China’s hugely controversial “re-education through labor” camps are set to be abolished this year, state media yesterday quoted a senior legal official as saying.
It is another signal that the widely criticized system — where people can be sentenced to up to four years’ “re-education” by a police panel, without an open trial — is coming to an end.
The comments come after the Chinese Communist Party’s (CCP) new leader, Chinese Vice President Xi Jinping (習近平), said the party recognized as a “pressing problem” that it was “out of touch with the people.”
About 60,000 people are detained in the camps, officials say, most of whom serve sentences from six months to a year.
Opponents say the camps are used to silence government critics and would-be petitioners who seek to bring their complaints against officials to higher authorities.
Earlier this month, reports emerged briefly that the system — known as laojiao (勞教) — would be abolished. However, they were swiftly deleted and replaced with predictions of reforms, with few details and no timetable.
Chen Jiping (陳冀平), deputy director of the China Law Society, was quoted by the China Daily as saying that a key meeting had agreed to limit use of the system until it could be scrapped by China’s rubber-stamp parliament, the National People’s Congress.
“Ending the system requires the approval of the top legislature which originally endorsed laojiao in 1957,” the paper said.
The annual session of the congress is due to be held in March.
Currently, people sentenced are forced to perform manual labor, such as farm or factory work, but do not receive a criminal conviction.
Authorities will need to replace it with alternative punishments for those accused of petty offenses, the paper added.
“Chen’s remarks suggest offenders are likely instead to get a court hearing, short-term detention or a fine,” the newspaper said, citing “experts.”

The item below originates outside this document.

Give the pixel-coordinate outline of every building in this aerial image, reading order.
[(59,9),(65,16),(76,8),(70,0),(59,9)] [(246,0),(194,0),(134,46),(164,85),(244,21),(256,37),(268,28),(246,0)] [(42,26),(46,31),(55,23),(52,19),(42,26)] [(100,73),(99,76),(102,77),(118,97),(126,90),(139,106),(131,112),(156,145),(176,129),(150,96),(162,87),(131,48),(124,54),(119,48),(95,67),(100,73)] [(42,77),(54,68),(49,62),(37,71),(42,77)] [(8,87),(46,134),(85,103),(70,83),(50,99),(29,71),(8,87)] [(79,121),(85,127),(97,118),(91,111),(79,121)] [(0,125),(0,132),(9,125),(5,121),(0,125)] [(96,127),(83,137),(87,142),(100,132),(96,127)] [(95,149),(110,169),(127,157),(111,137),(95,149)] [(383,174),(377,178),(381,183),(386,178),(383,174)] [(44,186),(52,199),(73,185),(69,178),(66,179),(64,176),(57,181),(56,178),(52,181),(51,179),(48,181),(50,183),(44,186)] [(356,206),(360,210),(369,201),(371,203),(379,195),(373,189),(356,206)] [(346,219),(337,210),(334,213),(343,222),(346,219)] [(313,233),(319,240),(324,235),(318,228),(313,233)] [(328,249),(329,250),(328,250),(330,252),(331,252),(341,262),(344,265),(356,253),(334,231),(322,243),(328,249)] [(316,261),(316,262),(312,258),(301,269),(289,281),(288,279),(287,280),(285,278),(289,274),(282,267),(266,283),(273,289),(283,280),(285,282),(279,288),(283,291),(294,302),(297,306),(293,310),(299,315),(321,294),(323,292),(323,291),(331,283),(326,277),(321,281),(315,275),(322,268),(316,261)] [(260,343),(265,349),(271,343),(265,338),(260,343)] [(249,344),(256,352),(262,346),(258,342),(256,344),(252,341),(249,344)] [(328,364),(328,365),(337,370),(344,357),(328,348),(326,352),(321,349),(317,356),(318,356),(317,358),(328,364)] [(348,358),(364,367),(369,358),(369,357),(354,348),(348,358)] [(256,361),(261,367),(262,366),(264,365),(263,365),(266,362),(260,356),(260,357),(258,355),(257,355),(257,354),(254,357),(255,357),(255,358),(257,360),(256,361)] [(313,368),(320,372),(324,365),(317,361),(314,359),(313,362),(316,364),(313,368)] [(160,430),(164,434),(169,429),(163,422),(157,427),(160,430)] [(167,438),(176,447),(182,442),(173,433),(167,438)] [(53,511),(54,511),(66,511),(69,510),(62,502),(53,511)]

The scheme has faced growing criticism for being open to abuse and widespread public anger has erupted over sentences deemed too harsh.

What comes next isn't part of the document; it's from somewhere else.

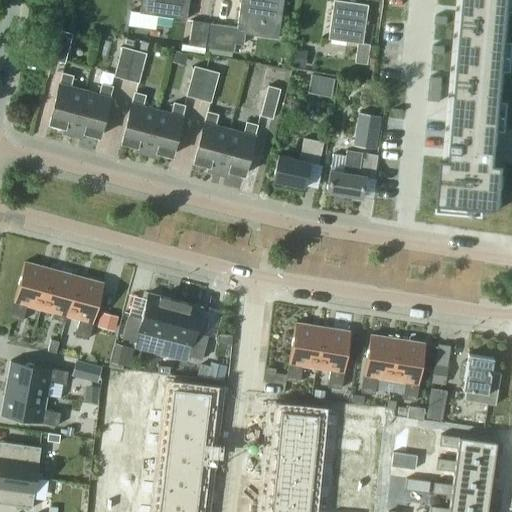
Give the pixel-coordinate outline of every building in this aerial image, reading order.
[(141,0),(140,13),(187,21),(190,0),(141,0)] [(246,29),(245,34),(279,39),(284,0),(283,0),(240,0),(237,28),(246,29)] [(443,158),(438,211),(484,215),(485,208),(502,209),(506,163),(497,163),(500,129),(507,130),(510,100),(503,100),(506,70),(511,70),(511,40),(508,40),(511,10),(511,9),(511,0),(467,0),(453,158),(443,158)] [(359,44),(363,44),(368,6),(335,1),(329,39),(359,44)] [(437,16),(436,24),(448,25),(449,17),(437,16)] [(210,23),(193,20),(189,45),(206,48),(210,23)] [(234,51),(237,28),(211,24),(207,47),(234,51)] [(73,34),(61,30),(52,61),(65,64),(73,34)] [(147,51),(149,43),(142,41),(140,50),(147,51)] [(371,46),(363,44),(359,44),(356,64),(368,66),(371,46)] [(434,46),(433,54),(445,55),(446,46),(434,46)] [(127,80),(134,50),(122,47),(114,77),(127,80)] [(305,69),(308,52),(292,49),(290,67),(305,69)] [(134,50),(127,80),(139,83),(147,53),(134,50)] [(188,54),(176,51),(173,62),(185,65),(188,54)] [(199,99),(207,69),(194,66),(186,96),(199,99)] [(207,69),(199,99),(211,103),(219,73),(207,69)] [(314,73),(311,91),(334,95),(337,77),(314,73)] [(73,130),(84,91),(70,87),(72,77),(61,74),(48,124),(73,130)] [(431,77),(430,85),(435,85),(443,86),(443,78),(431,77)] [(84,91),(73,130),(99,137),(112,87),(101,84),(98,95),(84,91)] [(430,85),(430,93),(442,94),(443,86),(435,85),(430,85)] [(273,119),(281,89),(268,86),(260,116),(273,119)] [(146,149),(156,110),(142,106),(145,96),(134,93),(120,143),(146,149)] [(430,93),(429,101),(441,102),(442,94),(430,93)] [(156,110),(146,149),(171,156),(184,106),(173,103),(170,114),(156,110)] [(218,168),(228,129),(214,125),(217,115),(206,112),(193,162),(218,168)] [(360,112),(355,145),(376,148),(381,115),(360,112)] [(228,129),(218,168),(243,175),(257,125),(245,122),(243,133),(228,129)] [(308,163),(318,165),(322,142),(303,139),(299,160),(278,155),(272,181),(303,187),(308,163)] [(363,177),(374,179),(378,155),(347,150),(346,156),(333,154),(326,192),(360,198),(363,177)] [(14,302),(9,318),(22,322),(27,305),(40,309),(51,269),(25,262),(14,302)] [(51,269),(40,309),(54,313),(53,318),(65,322),(67,316),(66,316),(77,276),(51,269)] [(77,276),(66,316),(67,316),(80,320),(75,336),(89,339),(93,323),(103,283),(77,276)] [(138,332),(165,339),(175,300),(148,293),(141,319),(129,315),(123,338),(135,342),(138,332)] [(175,300),(165,339),(191,346),(189,356),(202,359),(208,336),(195,333),(202,307),(175,300)] [(102,314),(99,325),(115,329),(118,318),(102,314)] [(289,364),(286,380),(300,383),(302,366),(316,368),(323,327),(295,323),(289,364)] [(323,327),(316,368),(330,370),(328,387),(341,389),(344,372),(350,332),(323,327)] [(217,332),(216,356),(233,356),(233,332),(217,332)] [(364,376),(361,392),(375,394),(377,378),(391,380),(398,339),(370,335),(364,376)] [(51,339),(48,351),(56,353),(59,342),(51,339)] [(398,339),(391,380),(405,382),(403,399),(416,401),(419,384),(425,344),(398,339)] [(111,363),(124,366),(129,347),(116,344),(111,363)] [(470,356),(465,390),(468,391),(467,400),(497,406),(503,375),(493,373),(495,360),(470,356)] [(11,361),(6,388),(47,395),(49,381),(66,385),(68,371),(52,368),(11,361)] [(76,361),(73,376),(91,380),(94,365),(76,361)] [(200,364),(197,376),(210,380),(224,382),(226,370),(210,366),(200,364)] [(434,364),(432,383),(445,385),(448,366),(434,364)] [(275,383),(276,373),(277,369),(267,367),(265,381),(275,383)] [(154,400),(156,384),(132,382),(131,397),(154,400)] [(6,388),(1,415),(41,423),(58,426),(61,413),(44,409),(47,395),(6,388)] [(86,388),(85,401),(98,402),(99,389),(86,388)] [(163,388),(162,399),(171,400),(169,413),(207,417),(209,404),(215,405),(216,394),(210,394),(210,392),(172,388),(172,389),(163,388)] [(325,399),(325,391),(315,390),(314,398),(325,399)] [(352,394),(351,403),(364,404),(365,396),(352,394)] [(409,406),(407,418),(423,420),(425,408),(409,406)] [(477,409),(474,423),(505,428),(508,415),(477,409)] [(274,411),(273,421),(280,422),(278,435),(316,439),(318,426),(335,427),(336,417),(319,415),(319,414),(281,410),(281,411),(274,411)] [(152,411),(150,422),(168,424),(167,437),(205,441),(206,428),(212,429),(213,418),(207,417),(169,413),(152,411)] [(67,427),(66,435),(73,436),(74,428),(67,427)] [(111,430),(110,442),(118,443),(119,431),(111,430)] [(61,435),(49,433),(47,441),(59,443),(61,435)] [(149,435),(148,445),(165,447),(164,461),(202,465),(203,452),(209,452),(211,442),(205,441),(167,437),(149,435)] [(272,435),(271,445),(277,446),(276,459),(314,463),(315,449),(333,451),(334,441),(316,439),(278,435),(272,435)] [(441,435),(439,445),(457,448),(455,461),(493,466),(495,453),(501,454),(502,443),(496,442),(496,441),(459,436),(458,437),(441,435)] [(0,441),(0,472),(37,478),(41,447),(0,441)] [(336,441),(335,455),(359,457),(360,443),(336,441)] [(415,470),(417,456),(393,452),(391,466),(415,470)] [(437,458),(436,469),(454,472),(452,485),(490,490),(491,476),(498,477),(499,467),(493,466),(455,461),(437,458)] [(270,459),(269,469),(275,470),(274,483),(312,487),(313,473),(331,475),(332,464),(314,463),(276,459),(270,459)] [(155,460),(154,470),(162,471),(161,484),(199,489),(200,476),(207,476),(208,466),(202,465),(164,461),(155,460)] [(333,474),(362,475),(363,461),(333,460),(333,474)] [(0,504),(32,509),(37,478),(0,472),(0,504)] [(429,493),(430,481),(406,478),(405,490),(429,493)] [(143,482),(142,493),(160,495),(158,508),(189,511),(196,511),(198,499),(204,500),(205,490),(199,489),(161,484),(143,482)] [(267,482),(266,493),(273,494),(271,507),(309,510),(311,497),(328,499),(329,488),(312,487),(274,483),(267,482)] [(434,482),(433,493),(451,495),(449,509),(475,511),(486,511),(488,500),(494,501),(496,491),(490,490),(452,485),(434,482)]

In a case that shocked the nation, Tang Hui (唐慧), a mother whose 11-year-old daughter was abducted, raped and forced into prostitution, was sentenced to 18 months of laojiao after she demanded death penalties for seven men convicted in the case.
The 40-year-old also accused two police officers in her home city of Yongzhou, Hunan Province, of being complicit in the crime.

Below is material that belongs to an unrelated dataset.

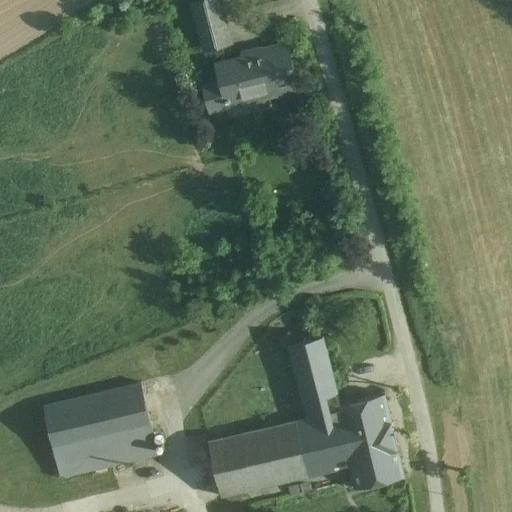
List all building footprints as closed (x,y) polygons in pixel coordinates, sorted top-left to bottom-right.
[(223,0),(190,0),(204,51),(234,43),(223,0)] [(267,54),(239,61),(249,103),(277,96),(278,102),(300,97),(286,43),(265,48),(267,54)] [(249,103),(239,61),(217,67),(219,77),(200,82),(208,114),(227,109),(228,114),(235,113),(233,108),(249,103)] [(295,344),(310,410),(343,403),(328,336),(295,344)] [(159,455),(141,381),(45,404),(63,477),(159,455)] [(361,399),(379,483),(407,477),(388,393),(361,399)] [(355,488),(379,483),(361,399),(343,403),(310,410),(312,416),(209,439),(222,496),(351,467),(355,488)]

She was released within a week following public outrage.
Party officials visited Tang on Friday as part of an investigation into the decision to punish her.
She is claiming compensation for her ordeal.
Earlier this month, the official microblog of the CCTV state news channel quoted Meng Jianzhu (孟建柱), a member of the powerful 25-strong Politburo who oversees politics and legal affairs, as saying that China would stop using the system.
The reports were quickly removed, but the following day, the China Daily said the government “will push reforms.”